An Overview of the Involvement of D-Serine in Cognitive Impairment in Normal Aging and Dementia.

Abstract

Dementia, of which Alzheimer's disease (AD) is the most common form, is characterized by progressive cognitive deterioration, including profound memory loss, which affects functioning in many aspects of life. Although cognitive deterioration is relatively common in aging and aging is a risk factor for AD, the condition is not necessarily a part of the aging process. The N-methyl-D-aspartate glutamate receptor (NMDAR) and its co-agonist D-serine are currently of great interest as potential important contributors to cognitive function in normal aging and dementia. D-Serine is necessary for activation of the NMDAR and in maintenance of long-term potentiation (LTP) and is involved in brain development, neuronal connectivity, synaptic plasticity and regulation of learning and memory. In this paper, we review evidence, from both preclinical and human studies, on the involvement of D-serine (and the enzymes involved in its metabolism) in regulation of cognition. Potential mechanisms of action of D-serine are discussed in the context of normal aging and in dementia, as is the potential for using D-serine as a potential biomarker and/or therapeutic agent in dementia. Although there is some controversy in the literature, it has been proposed that in normal aging there is decreased expression of serine racemase and decreased levels of D-serine and down-regulation of NMDARs, resulting in impaired synaptic plasticity and deficits in learning and memory. In contrast, in AD there appears to be activation of serine racemase, increased levels of D-serine and overstimulation of NMDARs, resulting in cytotoxicity, synaptic deficits, and dementia.
-- -- --
= WHAT IS BEING ASKED =
According to the abstract on D-serine, what is the most common form of dementia? The data that comes next has no connection to the text above.

= RAW DATA =
-- -- --
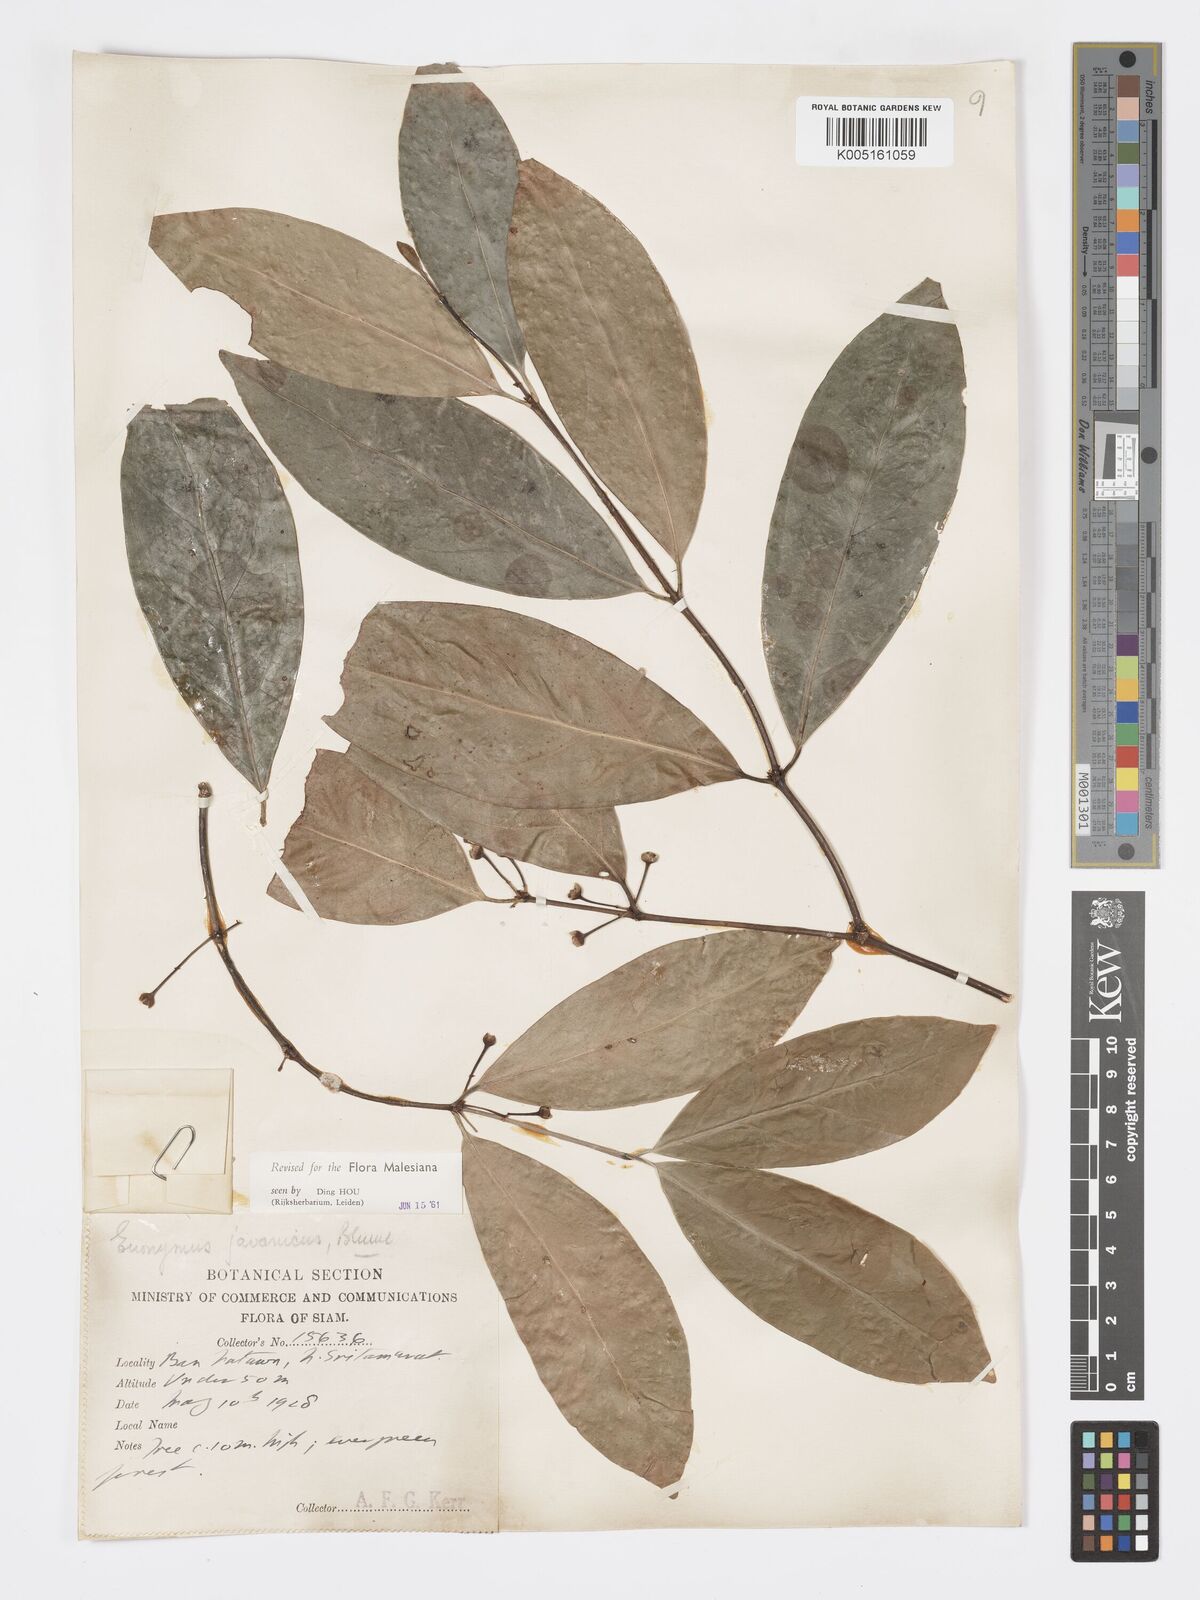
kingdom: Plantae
-- -- --
= RESPONSE BELOW =
Alzheimer's disease (AD) is the most common form of dementia.